EXERCISE REQUIREMENTS:
Your output should be exactly the lines from the one containing "Taxikostenabrechnung (€)" through the final line of the records, both included, with every picture left out.

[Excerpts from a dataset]
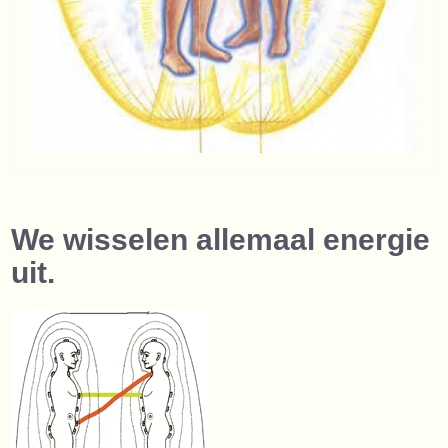
We wisselen allemaal energie
uit.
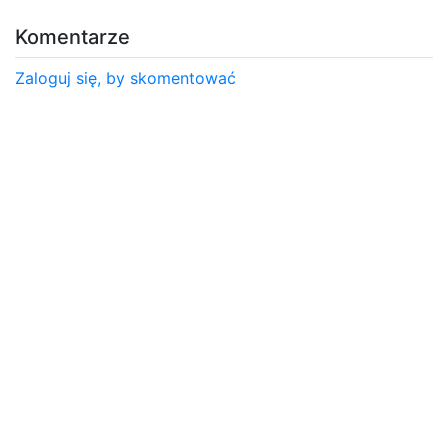
Komentarze
Zaloguj się, by skomentować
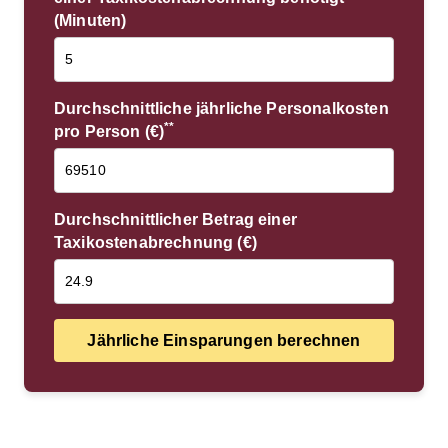
(Minuten)
Durchschnittliche jährliche Personalkosten
**
pro Person (€)
Durchschnittlicher Betrag einer
Taxikostenabrechnung (€)
Jährliche Einsparungen berechnen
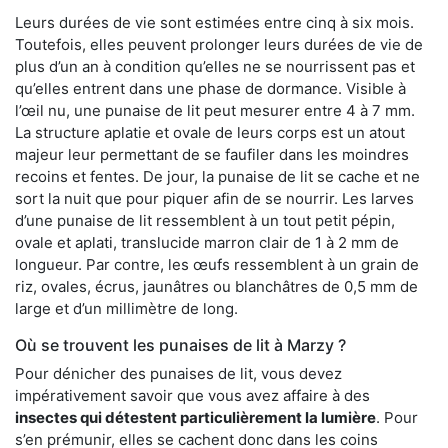
Leurs durées de vie sont estimées entre cinq à six mois.
Toutefois, elles peuvent prolonger leurs durées de vie de
plus d’un an à condition qu’elles ne se nourrissent pas et
qu’elles entrent dans une phase de dormance. Visible à
l’œil nu, une punaise de lit peut mesurer entre 4 à 7 mm.
La structure aplatie et ovale de leurs corps est un atout
majeur leur permettant de se faufiler dans les moindres
recoins et fentes. De jour, la punaise de lit se cache et ne
sort la nuit que pour piquer afin de se nourrir. Les larves
d’une punaise de lit ressemblent à un tout petit pépin,
ovale et aplati, translucide marron clair de 1 à 2 mm de
longueur. Par contre, les œufs ressemblent à un grain de
riz, ovales, écrus, jaunâtres ou blanchâtres de 0,5 mm de
large et d’un millimètre de long.
Où se trouvent les punaises de lit à Marzy ?
Pour dénicher des punaises de lit, vous devez
impérativement savoir que vous avez affaire à des
insectes qui détestent particulièrement la lumière
. Pour
s’en prémunir, elles se cachent donc dans les coins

ANSWER:
Taxikostenabrechnung (€)
Jährliche Einsparungen berechnen
Leurs durées de vie sont estimées entre cinq à six mois.
Toutefois, elles peuvent prolonger leurs durées de vie de
plus d’un an à condition qu’elles ne se nourrissent pas et
qu’elles entrent dans une phase de dormance. Visible à
l’œil nu, une punaise de lit peut mesurer entre 4 à 7 mm.
La structure aplatie et ovale de leurs corps est un atout
majeur leur permettant de se faufiler dans les moindres
recoins et fentes. De jour, la punaise de lit se cache et ne
sort la nuit que pour piquer afin de se nourrir. Les larves
d’une punaise de lit ressemblent à un tout petit pépin,
ovale et aplati, translucide marron clair de 1 à 2 mm de
longueur. Par contre, les œufs ressemblent à un grain de
riz, ovales, écrus, jaunâtres ou blanchâtres de 0,5 mm de
large et d’un millimètre de long.
Où se trouvent les punaises de lit à Marzy ?
Pour dénicher des punaises de lit, vous devez
impérativement savoir que vous avez affaire à des
insectes qui détestent particulièrement la lumière
. Pour
s’en prémunir, elles se cachent donc dans les coins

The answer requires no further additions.